The chosen solution was staggered DiD with fixed user effects and clustering errors at the regional level. We used the moment a user first entered the app with the new version as the treatment start, and the regional rollout schedule as the IV for IV estimation. This allowed us to account for cross-contamination through devices as partial overlaps of treatment and control, providing unbiased estimates.

The final result was a net increase in scroll depth of +22% (instead of +35% in naive estimates), but RPM fell by 8% due to reduced visibility of ad slots. A decision was made to implement a hybrid mode "load more" with a forced ad block every 10 cards. This yielded +18% in viewing depth while maintaining monetization at the baseline level.

What candidates often overlook

How to correctly handle spatial correlation of errors when implementing geographical rollouts?

Candidates often cluster standard errors only at the user level, overlooking that regional shocks (weather, local news) correlate errors within geography. It is necessary to use double clustering (user + region) or Conley spatial standard errors if precise coordinates are available. Without this, confidence intervals may be too narrow, leading to false positives when testing significance of effects.

How to deal with endogeneity in the rate of app updates, given that active users receive infinite scroll before passive ones?

This is a self-selection issue in staggered adoption. The usual intent-to-treat (ITT) by region gives a conservative estimate, but Treatment-on-the-Treated (TOT) requires an instrument. Use assignment of region/time as IV (instrumental variable) for actual usage of the feature, or apply inverse probability weighting (IPW) with propensity scores based on historical activity. Otherwise, the estimate will be biased towards power users with high baseline engagement.

How to separate the effect of UX improvement from the technical change in ad slot visibility when analyzing revenue?

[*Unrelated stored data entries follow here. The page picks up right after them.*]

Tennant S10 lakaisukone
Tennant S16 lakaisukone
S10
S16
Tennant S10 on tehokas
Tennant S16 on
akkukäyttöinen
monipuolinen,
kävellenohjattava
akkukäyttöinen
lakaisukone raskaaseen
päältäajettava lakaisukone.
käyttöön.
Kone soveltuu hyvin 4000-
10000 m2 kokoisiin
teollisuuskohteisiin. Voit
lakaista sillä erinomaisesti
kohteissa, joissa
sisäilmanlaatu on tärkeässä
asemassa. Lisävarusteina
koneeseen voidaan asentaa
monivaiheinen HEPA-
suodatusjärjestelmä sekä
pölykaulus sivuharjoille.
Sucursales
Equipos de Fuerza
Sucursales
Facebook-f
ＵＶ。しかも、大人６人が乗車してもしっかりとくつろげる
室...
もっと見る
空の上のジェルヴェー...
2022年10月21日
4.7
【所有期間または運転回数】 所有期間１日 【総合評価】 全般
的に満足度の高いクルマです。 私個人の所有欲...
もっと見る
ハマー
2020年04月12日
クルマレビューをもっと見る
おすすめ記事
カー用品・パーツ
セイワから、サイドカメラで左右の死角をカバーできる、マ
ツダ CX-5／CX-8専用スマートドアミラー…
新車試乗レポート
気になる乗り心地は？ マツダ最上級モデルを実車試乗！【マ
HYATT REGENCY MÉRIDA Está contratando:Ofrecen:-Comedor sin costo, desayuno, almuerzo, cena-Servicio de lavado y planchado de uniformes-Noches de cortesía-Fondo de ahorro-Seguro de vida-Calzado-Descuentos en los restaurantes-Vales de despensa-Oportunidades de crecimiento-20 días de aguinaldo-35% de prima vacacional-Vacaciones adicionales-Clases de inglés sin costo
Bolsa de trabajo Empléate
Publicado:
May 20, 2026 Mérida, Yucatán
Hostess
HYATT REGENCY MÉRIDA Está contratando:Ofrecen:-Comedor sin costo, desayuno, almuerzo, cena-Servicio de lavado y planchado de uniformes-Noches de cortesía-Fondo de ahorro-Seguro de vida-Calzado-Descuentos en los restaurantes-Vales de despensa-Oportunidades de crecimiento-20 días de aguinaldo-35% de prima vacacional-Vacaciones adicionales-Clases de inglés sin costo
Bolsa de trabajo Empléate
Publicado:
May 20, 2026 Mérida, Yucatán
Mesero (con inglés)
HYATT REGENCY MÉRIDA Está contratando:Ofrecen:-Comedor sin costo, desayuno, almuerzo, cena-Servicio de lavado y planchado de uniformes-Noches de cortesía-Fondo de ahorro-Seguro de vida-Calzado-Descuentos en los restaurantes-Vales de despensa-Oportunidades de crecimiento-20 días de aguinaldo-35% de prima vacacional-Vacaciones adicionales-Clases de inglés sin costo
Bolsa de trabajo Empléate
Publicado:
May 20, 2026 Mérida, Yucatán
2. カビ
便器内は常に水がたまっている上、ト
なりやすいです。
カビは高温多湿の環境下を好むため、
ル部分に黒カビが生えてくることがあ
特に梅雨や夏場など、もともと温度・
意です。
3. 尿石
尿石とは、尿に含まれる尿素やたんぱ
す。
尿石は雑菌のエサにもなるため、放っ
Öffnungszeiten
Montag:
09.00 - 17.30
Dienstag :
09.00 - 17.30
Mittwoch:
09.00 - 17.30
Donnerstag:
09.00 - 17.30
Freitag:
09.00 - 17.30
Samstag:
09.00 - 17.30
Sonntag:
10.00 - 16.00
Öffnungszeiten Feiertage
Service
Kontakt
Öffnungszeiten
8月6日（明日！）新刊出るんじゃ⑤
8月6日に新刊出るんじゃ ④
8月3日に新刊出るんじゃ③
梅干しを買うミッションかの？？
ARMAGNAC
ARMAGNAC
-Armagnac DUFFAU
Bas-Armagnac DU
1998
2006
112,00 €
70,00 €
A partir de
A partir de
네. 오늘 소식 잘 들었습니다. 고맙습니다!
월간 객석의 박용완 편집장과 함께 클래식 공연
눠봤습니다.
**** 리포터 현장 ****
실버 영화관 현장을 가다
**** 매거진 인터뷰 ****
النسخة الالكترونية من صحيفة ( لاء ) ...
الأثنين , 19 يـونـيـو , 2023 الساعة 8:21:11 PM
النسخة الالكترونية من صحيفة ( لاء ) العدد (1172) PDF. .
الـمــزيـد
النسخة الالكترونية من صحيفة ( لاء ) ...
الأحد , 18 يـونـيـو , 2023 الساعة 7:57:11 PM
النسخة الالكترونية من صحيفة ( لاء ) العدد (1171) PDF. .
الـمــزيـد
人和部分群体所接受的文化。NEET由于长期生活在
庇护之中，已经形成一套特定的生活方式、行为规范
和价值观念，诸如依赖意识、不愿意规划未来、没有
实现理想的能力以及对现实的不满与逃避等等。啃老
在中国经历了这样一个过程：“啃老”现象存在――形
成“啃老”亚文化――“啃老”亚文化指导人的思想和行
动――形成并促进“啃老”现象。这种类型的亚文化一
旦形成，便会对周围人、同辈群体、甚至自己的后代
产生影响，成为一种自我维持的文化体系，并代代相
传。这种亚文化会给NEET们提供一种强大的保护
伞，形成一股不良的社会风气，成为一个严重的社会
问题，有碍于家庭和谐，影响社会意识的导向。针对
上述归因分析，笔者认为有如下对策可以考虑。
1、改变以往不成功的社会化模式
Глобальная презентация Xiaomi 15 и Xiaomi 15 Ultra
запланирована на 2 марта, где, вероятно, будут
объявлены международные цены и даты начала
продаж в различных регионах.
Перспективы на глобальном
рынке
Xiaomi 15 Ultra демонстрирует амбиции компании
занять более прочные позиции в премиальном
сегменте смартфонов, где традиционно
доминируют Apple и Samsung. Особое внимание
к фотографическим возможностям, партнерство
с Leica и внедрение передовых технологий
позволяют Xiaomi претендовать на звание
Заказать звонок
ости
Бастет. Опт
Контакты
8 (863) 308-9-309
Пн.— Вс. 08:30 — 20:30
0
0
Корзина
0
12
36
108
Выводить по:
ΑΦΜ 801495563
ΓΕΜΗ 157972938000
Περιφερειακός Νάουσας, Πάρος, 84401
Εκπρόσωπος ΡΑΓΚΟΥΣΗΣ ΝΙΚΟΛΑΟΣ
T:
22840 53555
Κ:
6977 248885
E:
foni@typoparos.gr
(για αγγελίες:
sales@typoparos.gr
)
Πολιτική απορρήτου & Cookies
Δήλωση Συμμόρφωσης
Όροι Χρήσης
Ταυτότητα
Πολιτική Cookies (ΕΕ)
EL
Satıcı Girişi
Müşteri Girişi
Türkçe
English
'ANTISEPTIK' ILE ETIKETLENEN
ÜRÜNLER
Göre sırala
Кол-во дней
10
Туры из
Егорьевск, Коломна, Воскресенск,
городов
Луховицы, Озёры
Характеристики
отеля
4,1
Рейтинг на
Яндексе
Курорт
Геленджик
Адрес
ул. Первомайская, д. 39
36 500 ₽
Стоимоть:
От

A mediation analysis or two-stage least squares (2SLS) is required. In the first stage, we assess the effect of infinite scroll on scroll depth (pure UX), and in the second stage — the effect of depth on ad impressions. The direct effect of layout (less ad on the screen) is assessed separately through do-calculus or synthetic control with dummy ad slots. Without this separation, one might mistakenly reject a successful feature due to an apparent drop in monetization that is actually caused by the layout change.